▸ **PROBLEM TO WORK ON**
Repeat exactly the lines of the entries below from the one with "Perform the selected" through the one with "- Real-Time Feedback: The", both ends included, and nothing else.
THE DATA section start
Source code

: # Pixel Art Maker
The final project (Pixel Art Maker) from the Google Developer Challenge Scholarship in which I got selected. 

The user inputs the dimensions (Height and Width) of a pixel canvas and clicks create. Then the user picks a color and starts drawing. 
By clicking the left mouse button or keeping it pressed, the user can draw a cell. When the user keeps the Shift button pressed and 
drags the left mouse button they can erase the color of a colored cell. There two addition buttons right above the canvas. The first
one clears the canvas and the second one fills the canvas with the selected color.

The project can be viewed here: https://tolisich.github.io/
THE DATA section end
THE DATA section start
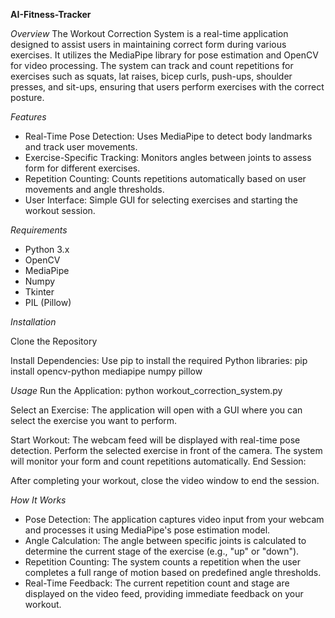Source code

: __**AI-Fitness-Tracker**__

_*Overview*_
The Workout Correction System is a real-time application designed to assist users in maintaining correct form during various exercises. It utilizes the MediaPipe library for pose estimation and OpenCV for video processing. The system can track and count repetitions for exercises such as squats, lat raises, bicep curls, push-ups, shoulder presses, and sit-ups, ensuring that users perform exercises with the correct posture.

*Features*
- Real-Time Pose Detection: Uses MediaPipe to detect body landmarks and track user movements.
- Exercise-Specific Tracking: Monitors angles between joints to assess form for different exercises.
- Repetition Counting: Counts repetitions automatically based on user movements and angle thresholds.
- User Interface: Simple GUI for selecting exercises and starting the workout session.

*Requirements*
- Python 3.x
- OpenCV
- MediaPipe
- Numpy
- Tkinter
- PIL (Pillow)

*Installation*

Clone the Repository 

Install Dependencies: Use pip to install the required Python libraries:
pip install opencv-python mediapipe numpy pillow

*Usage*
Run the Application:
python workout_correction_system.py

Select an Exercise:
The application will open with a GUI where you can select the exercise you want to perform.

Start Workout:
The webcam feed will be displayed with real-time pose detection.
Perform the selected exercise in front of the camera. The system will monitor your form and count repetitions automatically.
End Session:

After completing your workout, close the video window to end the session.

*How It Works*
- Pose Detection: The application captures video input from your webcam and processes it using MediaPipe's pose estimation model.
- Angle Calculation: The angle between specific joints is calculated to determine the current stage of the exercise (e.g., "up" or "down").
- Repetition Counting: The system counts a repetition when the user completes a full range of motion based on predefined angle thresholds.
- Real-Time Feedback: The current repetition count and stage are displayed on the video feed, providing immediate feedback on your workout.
THE DATA section end
▸ **FINISHED TASK**
Perform the selected exercise in front of the camera. The system will monitor your form and count repetitions automatically.
End Session:

After completing your workout, close the video window to end the session.

*How It Works*
- Pose Detection: The application captures video input from your webcam and processes it using MediaPipe's pose estimation model.
- Angle Calculation: The angle between specific joints is calculated to determine the current stage of the exercise (e.g., "up" or "down").
- Repetition Counting: The system counts a repetition when the user completes a full range of motion based on predefined angle thresholds.
- Real-Time Feedback: The current repetition count and stage are displayed on the video feed, providing immediate feedback on your workout.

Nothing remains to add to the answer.